注文は全て兄に任せて、ボリスは大きな窓の外を見た。すぐ近くの電柱が目に入る。そこには、一枚の指名手配写真。不気味なキツネの面をした暗殺者が写っていた。
「ここの抹茶パフェ、昨日竹丸の部屋の雑誌で見たんだけど、どうしても、食べたかったんだよ」
イヴァンは弟に向かって無邪気に笑いかけた。ボリスは「また甘いものばっかり」と呆れた顔をする。その顔を凝視はせず、そして整った笑顔を変えることもなく、兄はじっと見つめていた。
「……温泉じゃ、散々だっただろうけど、ま、来年学校で大和旅行するんだろ。良い予行練習になったな」
あくまで笑顔を変える事はない。イヴァンは、どこまでもきれいな笑みを浮かべている。
それに対して、ボリスはふと暗い顔になった。
「そのことだけど、兄さん。僕、行かない。行かない事にした」
一度落とした暗い影を、どうにか拾って微笑んだ弟。しかし、兄から視線をそらしたその表情は、暗いものよりも痛々しかった。
イヴァンは何も言わない。腕を組んで、じっと弟を見る。そうしているうちに、イヴァンが頼んだセットのサラダが届いた。
「父さん、また入院するんだろ? 今度は、手術もするって言うし、いろいろお金もかかるから」
腕をほどいてサラダを食べ始めた兄。ボリスはそれを機に、両手を膝の上に置いて絞り出すように言った。その手は兄には見えない。強く、握りしめていた。
イヴァンは一度フォークを置く。笑顔はない。強さを感じる碧眼でまっすぐに弟を貫いていた。
「バカ、金なら俺がなんとでもしてやる」
ボリスが大和に来るという話を聞いたときから、何となく、イヴァンは予感がしていた。家の経済状況が分かるようになってきた弟が、いくら軍で見習いとして働いて貯めた金だとしても、思いつきの旅行で消費するはずがない、と。
一度軽く息を吐くと、イヴァンは優しい笑みを浮かべた。
「今回大和に来たのも、諦められなかったからだろ。飛行機代だけなら、お前の貯金で何とかなったはずだからな。……今度は、学校の友達連と楽しめよ。金なら大丈夫だから」
「でも……兄さんには、良い中学行かせてもらってるし」
そんな弟の言い分も、兄には十分予測できていた。食べかけだったサラダに再び手を付けていく。

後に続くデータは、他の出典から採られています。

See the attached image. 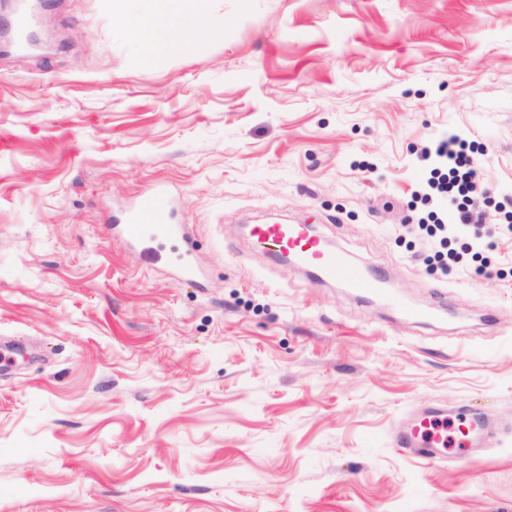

ボリスは現在、シベル国内でも名門と名高い私立の進学校に通っている。彼としては、小学校卒業後は兄と同じように軍で生活するつもりだった。家に金がないのは相変わらずなのだ。
しかし、イヴァンは決してそれを認めなかった。
それどころか、普通の公立の学校でもない、何倍もの学資のかかる学校への進学を熱心に勧めた。学費は全て一人で負担すると、渋る親族を黙らせて。
それをボリスは後ろめたく思っていた。